The Pentecostal/Charismatic Movement

The most dramatic development within Protestantism in the early years of the twentieth century was the rise of Pentecostalism. This movement placed great emphasis on the nine gifts of the Holy Spirit (1 Cor 12.8–10), especially including speaking in unknown languages (tongues).

Pentecostalism arose most directly out of the Holiness Movement within American Methodism, with the emphasis by America’s first major female evangelist and theologian Phoebe Palmer (1807–1874) upon the spiritual experience of “entire sanctification” which she called the “Baptism in the Spirit” (but without speaking in tongues). This experience was also emphasized among Methodists by the National Campmeeting Association for the Promotion of Christian Holiness, founded in 1867.

William E. Boardman (1810–1886), a Presbyterian minister, published The Higher Christian Life in 1859, thus spreading to non-Methodists the idea of sanctification as a second work of grace, subsequent to the experience of justification by faith.

The early Pentecostal leaders, such as Benjamin Hardin Irwin (1854- ? ); founder of the Fire Baptized Holiness Association in 1898 in Anderson, South Carolina); Charles Harrison Mason (1866–1961; co-founder of the Church of God in Christ); Charles Fox Parham (1873–1929; founder of the Bethel Bible School near Topeka, Kansas); and William J. Seymour (1870–1922; initiator of the world famous, bi-racial Azusa Street Revival in Los Angeles from 1906 to 1909), all emphasized a third distinct experience, after justification and sanctification—that of being “baptized with the Holy Spirit and with fire,” accompanied by speaking in unknown tongues.

The largest Pentecostal body in America was the Assemblies of God, formed in Hot Springs, Arkansas, in 1914. This group claimed nearly three million members in the U.S. in 2013, and some sixty million worldwide. Most Pentecostals in the U.S., however, were scattered among over three hundred denominations, or are members of innumerable completely independent congregations.
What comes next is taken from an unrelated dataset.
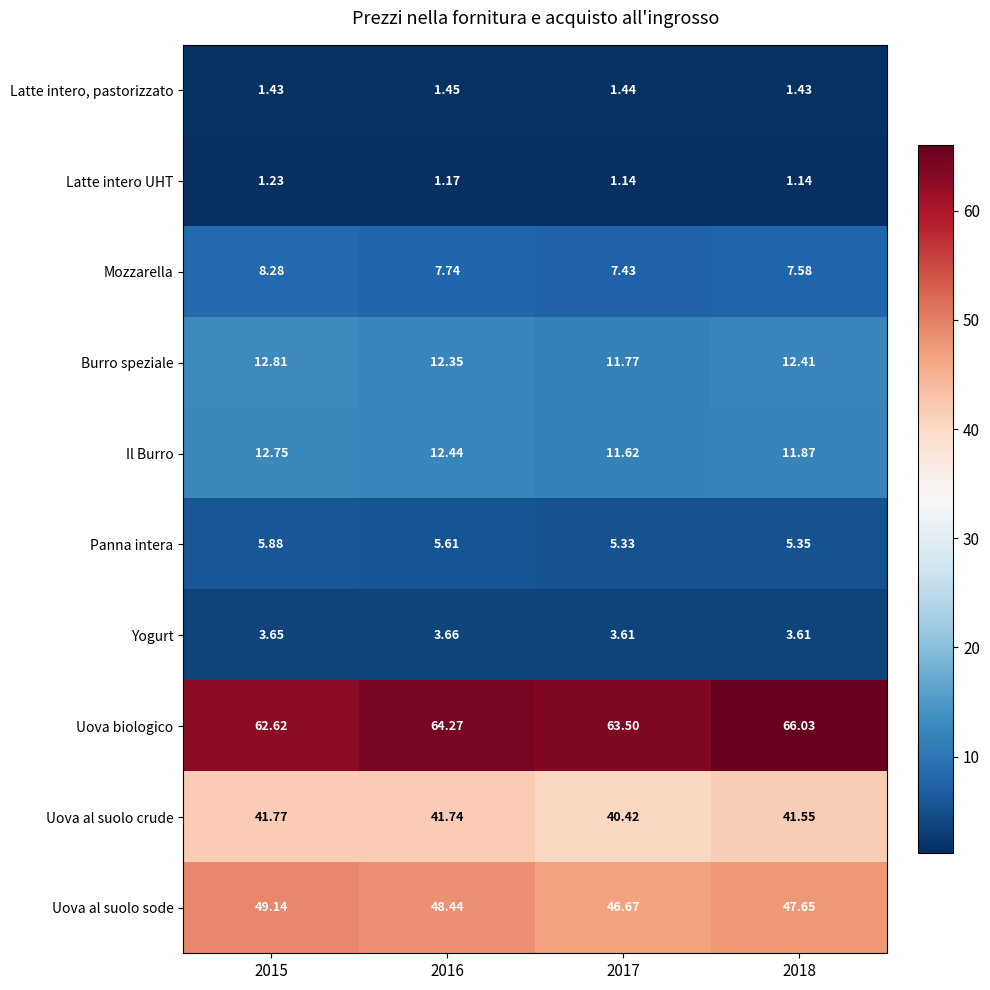

Which series changed the most between 2015 and 2016?

Uova biologico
Beginning in 1959, the Charismatic Movement took a more modernized, more sophisticated, more middle-class based, and less legalistic form of Pentecostalism into nearly all of the major Protestant denominations. This movement began with Reverend Dennis ­Bennett (1917–1991), an Episcopalian priest in California, who received the “Baptism in the Spirit” in a private home meeting, and who was dismissed from his parish after preaching about his experience. He then took over a dying parish in Seattle, Washington, which he rejuvenated through his emphasis on the “Baptism of the Spirit” and the operation of the nine gifts of the Spirit. The movement quickly spread to other mainline denominations, including the Roman Catholic Church, which it suddenly swept into in 1967 beginning at Duquesne University in Pittsburgh, and very shortly thereafter at Notre Dame University in South Bend, Indiana.

Oral Roberts (1918–2009), raised in the Pentecostal Holiness denomination, greatly broadened his base of support and his scope of ministry when he became an ordained United Methodist preacher in 1970. Oral Roberts University in Tulsa, Oklahoma, founded by Oral Roberts in 1963, was the world’s first Charismatic Christian college. A Graduate School of Theology was added in 1976.

Demos Shakarian (1913–1993), a wealthy Armenian-American dairyman from California, together with Oral Roberts, founded in 1951 the Full Gospel Businessmen’s Fellowship International, which spread quickly among classic Pentecostals and later among Charismatic Christian businessmen. Beginning in the 1960s, this group, with its monthly meetings of businessmen and the Voice magazine published monthly, has served to a large extent as “the organizational cohesion for the Charismatic Movement.” In 2013 it had about 7,000 local chapters in 142 countries around the world. Since 1993, its international president has been Richard Shakarian, son of Demos Shakarian.